◆ TRY IT
Please print the data again exactly as given.

_ _ _ _ _

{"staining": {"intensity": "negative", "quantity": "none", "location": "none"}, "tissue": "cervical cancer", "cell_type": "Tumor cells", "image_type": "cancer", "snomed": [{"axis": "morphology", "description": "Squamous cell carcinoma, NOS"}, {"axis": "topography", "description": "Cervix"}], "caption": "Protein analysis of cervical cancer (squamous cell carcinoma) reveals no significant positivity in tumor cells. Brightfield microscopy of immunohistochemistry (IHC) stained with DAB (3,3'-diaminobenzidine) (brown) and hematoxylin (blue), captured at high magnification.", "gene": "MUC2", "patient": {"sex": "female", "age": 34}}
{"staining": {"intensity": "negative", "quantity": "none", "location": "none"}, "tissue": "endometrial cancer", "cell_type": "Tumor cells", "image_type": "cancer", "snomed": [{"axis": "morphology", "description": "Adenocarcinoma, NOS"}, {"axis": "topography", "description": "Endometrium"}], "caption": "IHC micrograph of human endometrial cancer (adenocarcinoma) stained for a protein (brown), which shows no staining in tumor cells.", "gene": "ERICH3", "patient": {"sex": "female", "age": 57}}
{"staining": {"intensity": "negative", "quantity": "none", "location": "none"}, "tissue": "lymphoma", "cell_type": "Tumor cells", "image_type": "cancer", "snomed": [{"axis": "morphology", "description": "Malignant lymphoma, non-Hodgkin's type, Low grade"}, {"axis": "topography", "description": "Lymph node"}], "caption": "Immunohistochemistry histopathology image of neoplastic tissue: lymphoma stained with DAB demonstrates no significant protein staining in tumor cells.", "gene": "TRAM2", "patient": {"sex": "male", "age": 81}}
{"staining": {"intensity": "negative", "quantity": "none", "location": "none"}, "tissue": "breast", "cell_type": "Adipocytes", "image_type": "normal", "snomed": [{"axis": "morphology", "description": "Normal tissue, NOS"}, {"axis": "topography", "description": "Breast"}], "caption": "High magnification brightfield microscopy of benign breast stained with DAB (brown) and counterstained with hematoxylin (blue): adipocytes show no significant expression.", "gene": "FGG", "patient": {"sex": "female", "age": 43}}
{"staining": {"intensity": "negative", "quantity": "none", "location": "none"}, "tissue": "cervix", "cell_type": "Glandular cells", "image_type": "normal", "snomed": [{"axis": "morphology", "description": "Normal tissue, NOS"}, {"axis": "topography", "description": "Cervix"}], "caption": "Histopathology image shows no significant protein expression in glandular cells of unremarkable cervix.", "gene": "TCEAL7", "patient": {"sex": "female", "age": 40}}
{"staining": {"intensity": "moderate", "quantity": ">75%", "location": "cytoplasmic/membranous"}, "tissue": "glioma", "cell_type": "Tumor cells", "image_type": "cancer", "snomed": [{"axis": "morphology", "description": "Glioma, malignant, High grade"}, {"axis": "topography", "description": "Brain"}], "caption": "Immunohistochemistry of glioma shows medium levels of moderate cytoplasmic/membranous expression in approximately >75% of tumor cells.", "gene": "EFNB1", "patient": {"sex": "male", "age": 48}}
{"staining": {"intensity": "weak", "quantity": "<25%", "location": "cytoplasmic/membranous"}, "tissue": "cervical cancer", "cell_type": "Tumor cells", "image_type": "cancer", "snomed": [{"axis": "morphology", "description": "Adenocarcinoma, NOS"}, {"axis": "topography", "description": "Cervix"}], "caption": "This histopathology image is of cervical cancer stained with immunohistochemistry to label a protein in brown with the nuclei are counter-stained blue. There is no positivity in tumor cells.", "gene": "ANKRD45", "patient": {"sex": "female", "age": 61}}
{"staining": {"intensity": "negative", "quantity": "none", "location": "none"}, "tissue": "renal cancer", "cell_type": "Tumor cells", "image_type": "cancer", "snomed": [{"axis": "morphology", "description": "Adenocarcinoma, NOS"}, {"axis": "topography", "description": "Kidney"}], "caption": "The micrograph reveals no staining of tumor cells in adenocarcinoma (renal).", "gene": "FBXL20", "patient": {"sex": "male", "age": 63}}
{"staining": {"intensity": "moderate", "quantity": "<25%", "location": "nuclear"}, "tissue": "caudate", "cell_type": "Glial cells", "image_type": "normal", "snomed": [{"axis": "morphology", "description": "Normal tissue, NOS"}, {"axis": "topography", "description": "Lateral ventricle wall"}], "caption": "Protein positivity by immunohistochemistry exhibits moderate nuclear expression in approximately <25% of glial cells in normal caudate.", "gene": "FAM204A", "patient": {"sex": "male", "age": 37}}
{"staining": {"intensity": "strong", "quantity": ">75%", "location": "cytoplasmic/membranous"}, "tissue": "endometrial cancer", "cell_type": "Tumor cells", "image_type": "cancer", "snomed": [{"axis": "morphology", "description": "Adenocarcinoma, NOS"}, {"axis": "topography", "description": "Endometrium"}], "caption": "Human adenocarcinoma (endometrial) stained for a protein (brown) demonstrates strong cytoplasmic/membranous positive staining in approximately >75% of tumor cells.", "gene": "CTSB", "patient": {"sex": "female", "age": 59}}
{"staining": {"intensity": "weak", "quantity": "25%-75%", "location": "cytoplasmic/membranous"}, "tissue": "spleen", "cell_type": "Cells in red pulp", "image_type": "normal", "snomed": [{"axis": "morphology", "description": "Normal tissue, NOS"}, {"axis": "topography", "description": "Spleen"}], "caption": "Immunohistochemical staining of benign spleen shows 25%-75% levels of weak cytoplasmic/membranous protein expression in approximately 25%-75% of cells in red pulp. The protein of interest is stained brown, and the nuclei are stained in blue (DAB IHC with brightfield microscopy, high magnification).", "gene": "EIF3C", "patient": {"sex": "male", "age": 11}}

_ _ _ _ _

◆ WRITTEN RESPONSE
{"staining": {"intensity": "negative", "quantity": "none", "location": "none"}, "tissue": "cervical cancer", "cell_type": "Tumor cells", "image_type": "cancer", "snomed": [{"axis": "morphology", "description": "Squamous cell carcinoma, NOS"}, {"axis": "topography", "description": "Cervix"}], "caption": "Protein analysis of cervical cancer (squamous cell carcinoma) reveals no significant positivity in tumor cells. Brightfield microscopy of immunohistochemistry (IHC) stained with DAB (3,3'-diaminobenzidine) (brown) and hematoxylin (blue), captured at high magnification.", "gene": "MUC2", "patient": {"sex": "female", "age": 34}}
{"staining": {"intensity": "negative", "quantity": "none", "location": "none"}, "tissue": "endometrial cancer", "cell_type": "Tumor cells", "image_type": "cancer", "snomed": [{"axis": "morphology", "description": "Adenocarcinoma, NOS"}, {"axis": "topography", "description": "Endometrium"}], "caption": "IHC micrograph of human endometrial cancer (adenocarcinoma) stained for a protein (brown), which shows no staining in tumor cells.", "gene": "ERICH3", "patient": {"sex": "female", "age": 57}}
{"staining": {"intensity": "negative", "quantity": "none", "location": "none"}, "tissue": "lymphoma", "cell_type": "Tumor cells", "image_type": "cancer", "snomed": [{"axis": "morphology", "description": "Malignant lymphoma, non-Hodgkin's type, Low grade"}, {"axis": "topography", "description": "Lymph node"}], "caption": "Immunohistochemistry histopathology image of neoplastic tissue: lymphoma stained with DAB demonstrates no significant protein staining in tumor cells.", "gene": "TRAM2", "patient": {"sex": "male", "age": 81}}
{"staining": {"intensity": "negative", "quantity": "none", "location": "none"}, "tissue": "breast", "cell_type": "Adipocytes", "image_type": "normal", "snomed": [{"axis": "morphology", "description": "Normal tissue, NOS"}, {"axis": "topography", "description": "Breast"}], "caption": "High magnification brightfield microscopy of benign breast stained with DAB (brown) and counterstained with hematoxylin (blue): adipocytes show no significant expression.", "gene": "FGG", "patient": {"sex": "female", "age": 43}}
{"staining": {"intensity": "negative", "quantity": "none", "location": "none"}, "tissue": "cervix", "cell_type": "Glandular cells", "image_type": "normal", "snomed": [{"axis": "morphology", "description": "Normal tissue, NOS"}, {"axis": "topography", "description": "Cervix"}], "caption": "Histopathology image shows no significant protein expression in glandular cells of unremarkable cervix.", "gene": "TCEAL7", "patient": {"sex": "female", "age": 40}}
{"staining": {"intensity": "moderate", "quantity": ">75%", "location": "cytoplasmic/membranous"}, "tissue": "glioma", "cell_type": "Tumor cells", "image_type": "cancer", "snomed": [{"axis": "morphology", "description": "Glioma, malignant, High grade"}, {"axis": "topography", "description": "Brain"}], "caption": "Immunohistochemistry of glioma shows medium levels of moderate cytoplasmic/membranous expression in approximately >75% of tumor cells.", "gene": "EFNB1", "patient": {"sex": "male", "age": 48}}
{"staining": {"intensity": "weak", "quantity": "<25%", "location": "cytoplasmic/membranous"}, "tissue": "cervical cancer", "cell_type": "Tumor cells", "image_type": "cancer", "snomed": [{"axis": "morphology", "description": "Adenocarcinoma, NOS"}, {"axis": "topography", "description": "Cervix"}], "caption": "This histopathology image is of cervical cancer stained with immunohistochemistry to label a protein in brown with the nuclei are counter-stained blue. There is no positivity in tumor cells.", "gene": "ANKRD45", "patient": {"sex": "female", "age": 61}}
{"staining": {"intensity": "negative", "quantity": "none", "location": "none"}, "tissue": "renal cancer", "cell_type": "Tumor cells", "image_type": "cancer", "snomed": [{"axis": "morphology", "description": "Adenocarcinoma, NOS"}, {"axis": "topography", "description": "Kidney"}], "caption": "The micrograph reveals no staining of tumor cells in adenocarcinoma (renal).", "gene": "FBXL20", "patient": {"sex": "male", "age": 63}}
{"staining": {"intensity": "moderate", "quantity": "<25%", "location": "nuclear"}, "tissue": "caudate", "cell_type": "Glial cells", "image_type": "normal", "snomed": [{"axis": "morphology", "description": "Normal tissue, NOS"}, {"axis": "topography", "description": "Lateral ventricle wall"}], "caption": "Protein positivity by immunohistochemistry exhibits moderate nuclear expression in approximately <25% of glial cells in normal caudate.", "gene": "FAM204A", "patient": {"sex": "male", "age": 37}}
{"staining": {"intensity": "strong", "quantity": ">75%", "location": "cytoplasmic/membranous"}, "tissue": "endometrial cancer", "cell_type": "Tumor cells", "image_type": "cancer", "snomed": [{"axis": "morphology", "description": "Adenocarcinoma, NOS"}, {"axis": "topography", "description": "Endometrium"}], "caption": "Human adenocarcinoma (endometrial) stained for a protein (brown) demonstrates strong cytoplasmic/membranous positive staining in approximately >75% of tumor cells.", "gene": "CTSB", "patient": {"sex": "female", "age": 59}}
{"staining": {"intensity": "weak", "quantity": "25%-75%", "location": "cytoplasmic/membranous"}, "tissue": "spleen", "cell_type": "Cells in red pulp", "image_type": "normal", "snomed": [{"axis": "morphology", "description": "Normal tissue, NOS"}, {"axis": "topography", "description": "Spleen"}], "caption": "Immunohistochemical staining of benign spleen shows 25%-75% levels of weak cytoplasmic/membranous protein expression in approximately 25%-75% of cells in red pulp. The protein of interest is stained brown, and the nuclei are stained in blue (DAB IHC with brightfield microscopy, high magnification).", "gene": "EIF3C", "patient": {"sex": "male", "age": 11}}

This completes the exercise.